To successfully implement SSL Support within DotNetNuke a few new settings were needed at two different levels within the site to allow the new feature to work. The first addition was to the "Site Settings" section to allow definition of settings that are specific to the entire site. The second addition was to the "Page Settings" that actually determines if SSL is to be used. Each of these modifications will be discussed.
SSL - Site Settings
When working with the "Site Settings" (Admin -> Site Settings) you will now notice an additional option area that looks like the below.
These settings apply to the entire portal and are the first items you need to modify to enable SSL within your portal. Each individual setting will be discussed below.
This setting is the basic enabling of SSL Support this will enable the switching between SSL and non-SSL transmission by the front end pages
If this setting is enabled, a secure page will ALWAYS be visited via SSL and an unsecured page will ALWAYS be visited via standard HTTP. This ensures that users are ONLY on SSL for a long as needed, however, there is a slight performance implication as with this ALL pages must check to see if the request was via SSL, not just secure pages.
This setting is typically left blank as it specifies a non-standard SSL URL. If you have a site http://www.mysite.com and your SSL transmission url is https://www.mysite.com you do not need to set this property.

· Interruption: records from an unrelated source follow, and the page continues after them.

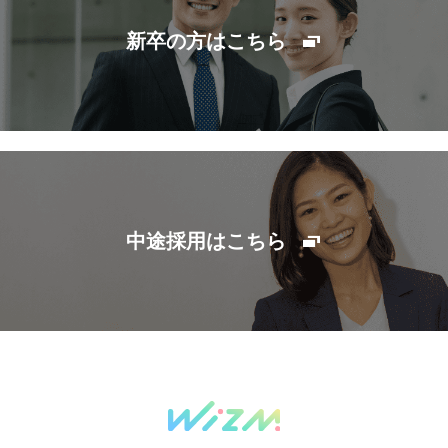
新卒の方はこちら
中途採用はこちら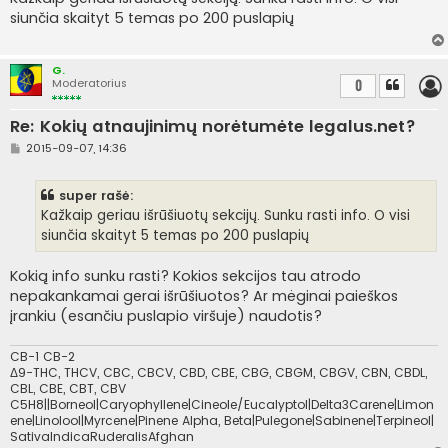
n
siunčia skaityt 5 temas po 200 puslapių
d
a
r
t
G.
i
Moderatorius
0
n
ė
Re: Kokių atnaujinimų norėtumėte legalus.net?
S
2015-09-07, 14:36
t
a
n
super rašė:
d
a
Kažkaip geriau išrūšiuotų sekcijų. Sunku rasti info. O visi
r
siunčia skaityt 5 temas po 200 puslapių
t
i
n
Kokią info sunku rasti? Kokios sekcijos tau atrodo
ė
nepakankamai gerai išrūšiuotos? Ar mėginai paieškos
įrankiu (esančiu puslapio viršuje) naudotis?
CB-1 CB-2
Δ9-THC, THCV, CBC, CBCV, CBD, CBE, CBG, CBGM, CBGV, CBN, CBDL,
CBL, CBE, CBT, CBV
C5H8||Borneol|Caryophyllene|Cineole/Eucalyptol|Delta3Carene|Limon
ene|Linolool|Myrcene|Pinene Alpha, Beta|Pulegone|Sabinene|Terpineol|
SativaIndicaRuderalisAfghan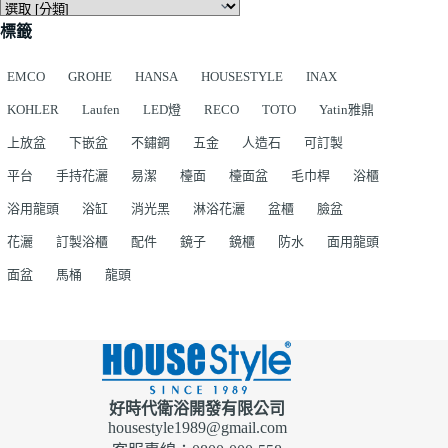
標籤
EMCO
GROHE
HANSA
HOUSESTYLE
INAX
KOHLER
Laufen
LED燈
RECO
TOTO
Yatin雅鼎
上放盆
下嵌盆
不鏽鋼
五金
人造石
可訂製
平台
手持花灑
易潔
檯面
檯面盆
毛巾桿
浴櫃
浴用龍頭
浴缸
消光黑
淋浴花灑
盆櫃
臉盆
花灑
訂製浴櫃
配件
鏡子
鏡櫃
防水
面用龍頭
面盆
馬桶
龍頭
好時代衛浴開發有限公司
housestyle1989@gmail.com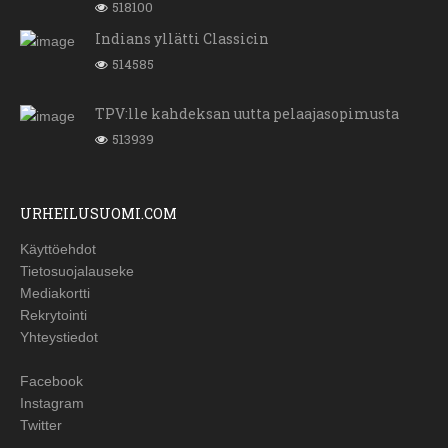
518100
Indians yllätti Classicin
514585
TPV:lle kahdeksan uutta pelaajasopimusta
513939
URHEILUSUOMI.COM
Käyttöehdot
Tietosuojalauseke
Mediakortti
Rekrytointi
Yhteystiedot
Facebook
Instagram
Twitter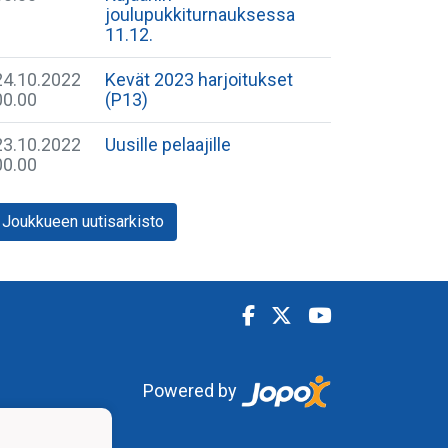
joulupukkiturnauksessa
11.12.
24.10.2022
Kevät 2023 harjoitukset
00.00
(P13)
23.10.2022
Uusille pelaajille
00.00
Joukkueen uutisarkisto
Powered by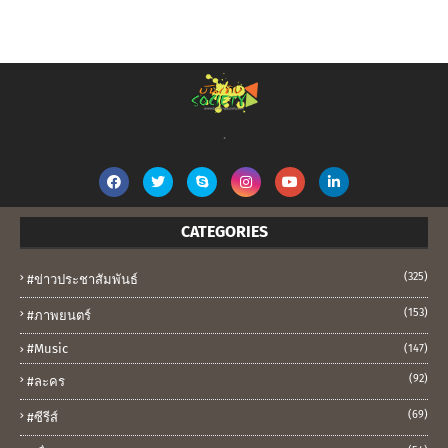
.
CATEGORIES
(325)
#ข่าวประชาสัมพันธ์
(153)
#ภาพยนตร์
#music
(147)
(92)
#ละคร
(69)
#ซีรีส์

However, if you are on shared hosting and do not have your own SSL certificate you can specify a third party SSL path that will be used when accessing the site via SSL. (NOTE: if you have this set you should ensure that this URL is also set as a portal alias to your portal)
If you have specified an SSL Url you must specify the "Standard URL" that a user will be returned to when they are taken away from te SSL protected pages.
SSL - Page Settings
When adding/editing pages within your DNN 4.5.4 (and later) website you will now notice one additional "Secure" setting under the Advanced -> Other settings.
This individual setting actually enforces the SSL requirement for a page. If a page has this option selected it WILL be transmitted via SSL for EVERY request.
As you can see enabling SSL is a VERY easy process within DotNetNuke, however there are a few important items that you must remember when performing administration to enable SSL. Below each general area of consideration will be discussed based on the type of issue.
Risks of Improper Config
If you happen to enable SSL on a page and do not have your SSL certificate configured properly, or if you do not have the proper redirection URL configured in Site Settings it is possible for you to be locked out of a particular page. You must be very careful during the administrative process to ensure that your SSL is configured properly as depending on which page is affected you might be forced to make database modifications to regain access to your site.
Limitations of SSL Support
It is important to remember that SSL is enabled on a page level and there is no ability to conditionally SSL protect a page. This has been a fairly common question for the DotNetNuke Core team as the ability to secure individual page views based on querystrings is something that is desired but not yet supported by the core.
Overall this should provide you an overview of the new SSL configuration options that are provided with DotNetNuke 4.5.4. You should also now be familiar with how you can enable SSL on your site and lastly you should have an idea of the general limitations of the DNN SSL support.